▼▼▼

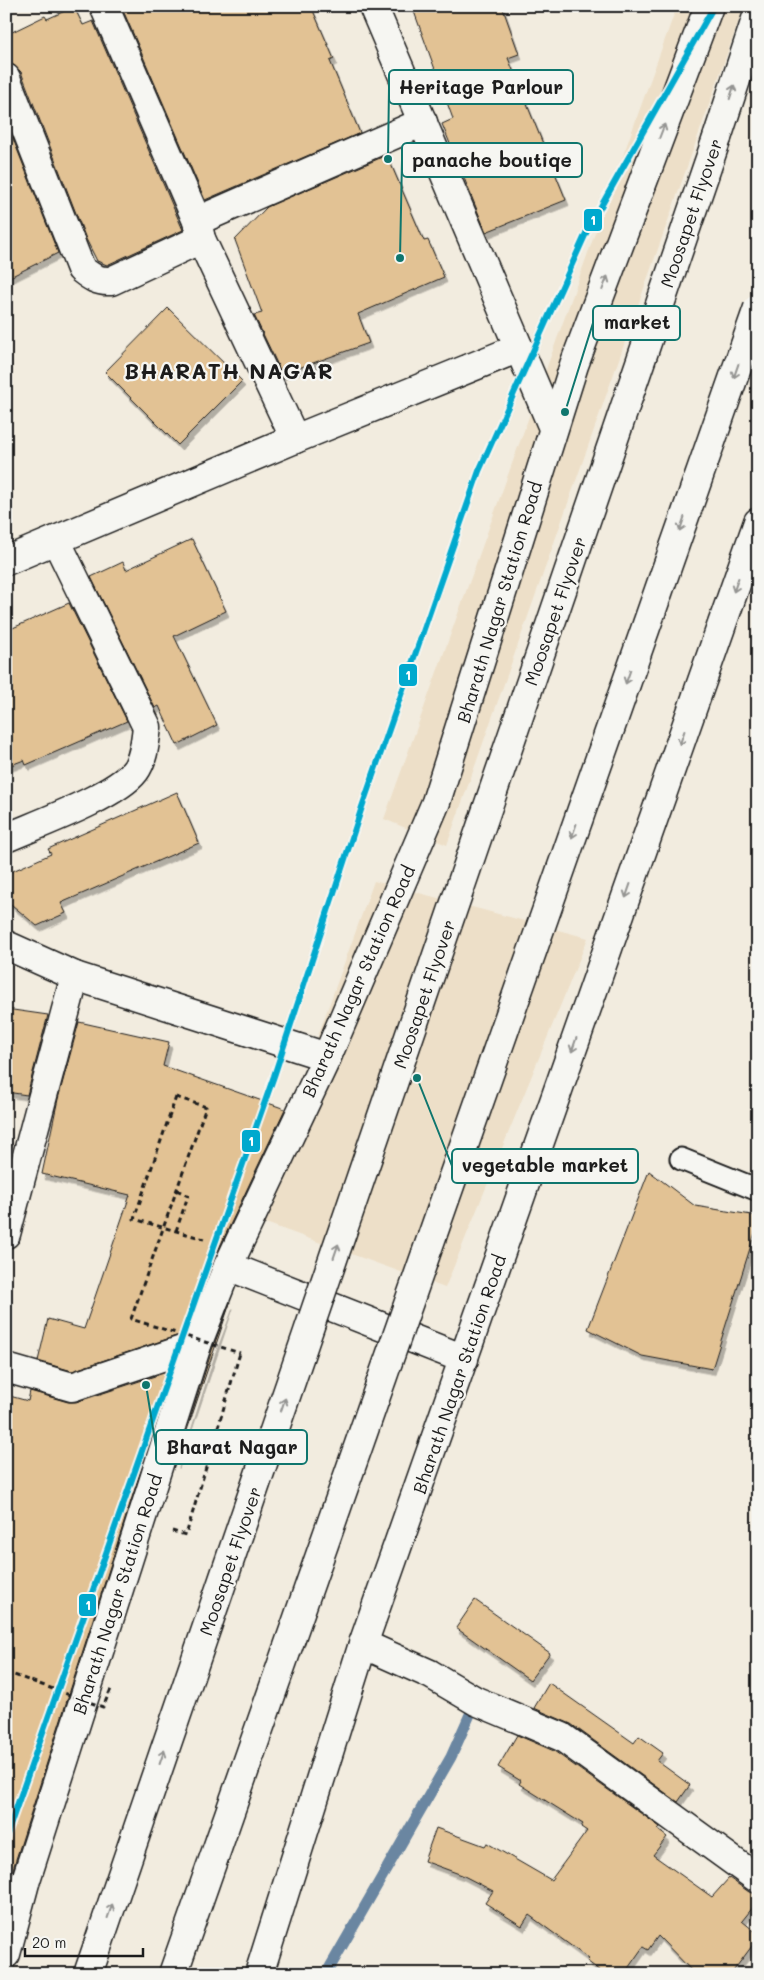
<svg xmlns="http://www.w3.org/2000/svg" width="764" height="1980" font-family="Mali,sans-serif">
<defs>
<filter id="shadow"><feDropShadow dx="3" dy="5.5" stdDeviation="0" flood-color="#0004"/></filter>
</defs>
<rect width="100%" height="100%" fill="#f2ecdf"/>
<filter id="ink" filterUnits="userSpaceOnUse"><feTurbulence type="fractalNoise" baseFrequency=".02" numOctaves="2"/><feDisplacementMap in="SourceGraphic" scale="10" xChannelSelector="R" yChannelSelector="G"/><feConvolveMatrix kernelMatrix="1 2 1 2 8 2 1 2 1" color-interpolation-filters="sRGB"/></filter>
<g filter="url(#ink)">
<g fill="#eddfc8">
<path d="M677,6H744L447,845L384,819Z"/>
<path d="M374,881L588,938L445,1288L252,1218Z"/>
</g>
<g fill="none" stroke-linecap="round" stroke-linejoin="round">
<path stroke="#6a86a1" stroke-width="11" d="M326,1974L451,1757L476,1701"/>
</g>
<g fill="#e2c294" stroke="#1c1c1c" filter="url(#shadow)">
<path d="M126,6H311L334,59L330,61L360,133L205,200L122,8Z"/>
<path d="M412,6H502L519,54L508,58L566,200L486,232L442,124L453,119Z"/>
<path d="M74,7L83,25L93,21L183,230L107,265L97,261L86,239L21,72L15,66L6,63V35L45,16L47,19Z"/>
<path d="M6,121L58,253L6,279Z"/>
<path d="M387,155L424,241L428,240L444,277L358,314L369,343L282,374L254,315L262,313L235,240L267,207Z"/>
<path d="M168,308L242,381L178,445L105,372Z"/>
<path d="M192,539L226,611L174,636L217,725L177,745L159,706L155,708L91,577L123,562L126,570Z"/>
<path d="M69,603L127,721L26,765L24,760L6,767V631Z"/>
<path d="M177,792L199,843L61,903L66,913L37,926L6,900V874L51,854L48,849Z"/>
<path d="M6,1009L48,1015L27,1095L6,1092Z"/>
<path d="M79,1022L169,1042L163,1066L285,1109L214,1259L185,1333L72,1371L38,1361L48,1319L84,1329L130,1195L42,1174L58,1099Z"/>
<path d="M649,1171L695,1206L758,1216V1223L712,1369L642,1356L588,1329Z"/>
<path d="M230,1303L176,1463L212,1350Z"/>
<path d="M173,1370L10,1878L9,1881L6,1880V1395L28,1401L30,1391L68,1402H76Z"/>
<path d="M475,1600L550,1653L530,1680L456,1628Z"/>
<path d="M549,1683L634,1743L639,1736L663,1753L657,1761L690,1785L678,1802L571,1724L534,1708Z"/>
<path d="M517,1735L554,1751L660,1827L658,1830L667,1837L653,1855L712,1897L729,1878L749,1892L758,1894V1901L742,1921L758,1934V1938L731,1974H695L658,1936L648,1950L643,1947L624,1974H604L587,1961L589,1959L529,1915L522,1926L485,1903L493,1891L462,1875L424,1861L436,1828L485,1846L487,1843L551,1880L587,1831L581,1827L583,1824L519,1784L521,1781L498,1767Z"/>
</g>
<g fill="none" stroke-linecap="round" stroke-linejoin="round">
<g stroke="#1c1c1c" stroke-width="25">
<path id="lane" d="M681,1159L758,1190"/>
</g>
<g stroke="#1c1c1c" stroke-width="31">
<g id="street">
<path d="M104,6L197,221L201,239L295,439"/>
<path d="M373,6L553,428"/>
<path d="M6,78L81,269C91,277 98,282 111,281L201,239"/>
<path d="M197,221L423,122"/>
<path d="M6,561L295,439L519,348"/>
<path d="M6,838C38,824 116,796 135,771C144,759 145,741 147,727L56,540"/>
<path d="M6,945L75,976L327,1057"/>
<path d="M6,1234L75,976"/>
<path d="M6,1368L72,1387L197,1345"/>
<path d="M363,1644L430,1674L476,1701L562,1737L758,1879"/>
</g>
</g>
<g stroke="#1c1c1c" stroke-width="31">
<g id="secondary">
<path d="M228,1266L464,1359"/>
<path d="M6,1954L25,1883L197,1345L228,1266L327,1057L436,802L574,365L709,6"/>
<path d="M259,1974L363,1644L758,522"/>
</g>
</g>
<g stroke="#1c1c1c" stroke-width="31">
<path id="highway" d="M717,138L758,13"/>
</g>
<g stroke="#1c1c1c" stroke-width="3" stroke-dasharray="5 4" stroke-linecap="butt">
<path d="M176,1097L134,1219L204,1239"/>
<path d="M176,1231L188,1196L177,1190"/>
<path d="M172,1531L186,1535L240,1353"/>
</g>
<use href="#lane" stroke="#f6f6f2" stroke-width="21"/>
<use href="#street" stroke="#f6f6f2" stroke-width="28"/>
<use href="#secondary" stroke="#f6f6f2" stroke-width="28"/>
<use href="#highway" stroke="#f6f6f2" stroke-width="28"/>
<g stroke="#1c1c1c" stroke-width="31" stroke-linecap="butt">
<g id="highway-bridge">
<path d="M88,1974L717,138"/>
<path d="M173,1974L758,308"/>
</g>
</g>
<g stroke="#1c1c1c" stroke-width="3" stroke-dasharray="5 4" stroke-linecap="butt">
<path d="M176,1097L206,1107L131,1319L240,1353"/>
<path d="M6,1672L103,1707L111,1689"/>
</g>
<use href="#highway-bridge" stroke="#f6f6f2" stroke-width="28"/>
<g stroke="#f6f6f2" stroke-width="10">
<path id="metro-1" d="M6,1837L274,1076L362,807L479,471L587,231L714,6"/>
</g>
<use href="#metro-1" stroke="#00a9ce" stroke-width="6"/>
</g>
<defs><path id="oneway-shaft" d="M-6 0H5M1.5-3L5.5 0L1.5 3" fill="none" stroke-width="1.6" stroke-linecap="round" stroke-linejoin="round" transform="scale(1.25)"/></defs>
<g stroke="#949492">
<use href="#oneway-shaft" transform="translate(732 92) rotate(-72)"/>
<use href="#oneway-shaft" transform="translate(662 131) rotate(-69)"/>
<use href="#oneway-shaft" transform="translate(605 283) rotate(-69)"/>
<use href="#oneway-shaft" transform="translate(736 371) rotate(109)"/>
<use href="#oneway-shaft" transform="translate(682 524) rotate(109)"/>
<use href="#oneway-shaft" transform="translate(736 585) rotate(109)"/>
<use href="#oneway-shaft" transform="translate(628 677) rotate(109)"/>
<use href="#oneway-shaft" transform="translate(682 738) rotate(109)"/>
<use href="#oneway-shaft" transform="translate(574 831) rotate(109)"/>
<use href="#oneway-shaft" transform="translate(628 891) rotate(109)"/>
<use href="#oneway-shaft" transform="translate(574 1045) rotate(109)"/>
<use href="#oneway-shaft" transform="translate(336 1251) rotate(-71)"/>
<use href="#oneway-shaft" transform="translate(283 1405) rotate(-71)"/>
<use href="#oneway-shaft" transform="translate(162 1757) rotate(-71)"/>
<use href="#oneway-shaft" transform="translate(110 1911) rotate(-71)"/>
</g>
</g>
<g text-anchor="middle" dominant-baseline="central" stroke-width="4.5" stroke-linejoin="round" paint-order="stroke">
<g font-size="18" fill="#1c1c1c" stroke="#f6f6f2">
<text transform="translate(691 213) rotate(-71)">Moosapet Flyover</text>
<text transform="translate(499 602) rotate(-73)">Bharath Nagar Station Road</text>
<text transform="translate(555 611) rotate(-71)">Moosapet Flyover</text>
<text transform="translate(358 981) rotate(-66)">Bharath Nagar Station Road</text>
<text transform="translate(424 994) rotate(-71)">Moosapet Flyover</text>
<text transform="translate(459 1374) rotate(-71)">Bharath Nagar Station Road</text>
<text transform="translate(230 1561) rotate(-71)">Moosapet Flyover</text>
<text transform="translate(117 1594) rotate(-72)">Bharath Nagar Station Road</text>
</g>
<g font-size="22" font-weight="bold" letter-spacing="1" fill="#1c1c1c" stroke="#f6f6f2">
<text x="229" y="370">BHARATH NAGAR</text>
</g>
</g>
<path fill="none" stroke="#0f766e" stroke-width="2" d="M388 159L389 87M400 258L402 160M565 412L593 323M417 1078L452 1166M146 1385L156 1447"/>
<g fill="#0f766e" stroke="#f6f6f2" stroke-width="2">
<circle cx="388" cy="159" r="5"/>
<circle cx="400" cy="258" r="5"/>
<circle cx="565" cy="412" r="5"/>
<circle cx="417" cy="1078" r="5"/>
<circle cx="146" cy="1385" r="5"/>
</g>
<g fill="#f6f6f2" stroke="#0f766e" stroke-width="2">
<rect x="389" y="70" width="184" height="34" rx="5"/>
<rect x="402" y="143" width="180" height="34" rx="5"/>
<rect x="593" y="306" width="87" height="34" rx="5"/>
<rect x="452" y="1149" width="186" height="34" rx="5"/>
<rect x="156" y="1430" width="151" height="34" rx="5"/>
</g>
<g font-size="19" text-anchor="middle" font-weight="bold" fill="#1c1c1c">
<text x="481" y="94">Heritage Parlour</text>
<text x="492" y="167">panache boutiqe</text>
<text x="637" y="329">market</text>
<text x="545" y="1172">vegetable market</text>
<text x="232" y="1454">Bharat Nagar</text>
</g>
<g stroke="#f6f6f2" stroke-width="2">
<rect x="583" y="208" width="20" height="24" rx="5" fill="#00a9ce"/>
<rect x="398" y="663" width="20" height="24" rx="5" fill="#00a9ce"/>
<rect x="241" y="1129" width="20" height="24" rx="5" fill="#00a9ce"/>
<rect x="78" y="1593" width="19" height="24" rx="5" fill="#00a9ce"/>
</g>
<g font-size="14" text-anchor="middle" font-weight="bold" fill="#fff">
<text x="593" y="225">1</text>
<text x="408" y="680">1</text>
<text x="251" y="1146">1</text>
<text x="88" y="1610">1</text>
</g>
<rect width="764" height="1980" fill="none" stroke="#f6f6f2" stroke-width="25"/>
<rect x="12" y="12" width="739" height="1955" fill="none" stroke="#1c1c1c" stroke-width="2" filter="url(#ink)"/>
<path d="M25 1948v8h118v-8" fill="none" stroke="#1c1c1c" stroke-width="2.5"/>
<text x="32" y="1948" font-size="15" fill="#1c1c1c" stroke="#f6f6f2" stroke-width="4" paint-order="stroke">20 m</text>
</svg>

▲▲▲

**Problem to work on**
Wherever the string "color" is found in the entries, copy the line it sits in.

**Problem solution**
<filter id="shadow"><feDropShadow dx="3" dy="5.5" stdDeviation="0" flood-color="#0004"/></filter>
<filter id="ink" filterUnits="userSpaceOnUse"><feTurbulence type="fractalNoise" baseFrequency=".02" numOctaves="2"/><feDisplacementMap in="SourceGraphic" scale="10" xChannelSelector="R" yChannelSelector="G"/><feConvolveMatrix kernelMatrix="1 2 1 2 8 2 1 2 1" color-interpolation-filters="sRGB"/></filter>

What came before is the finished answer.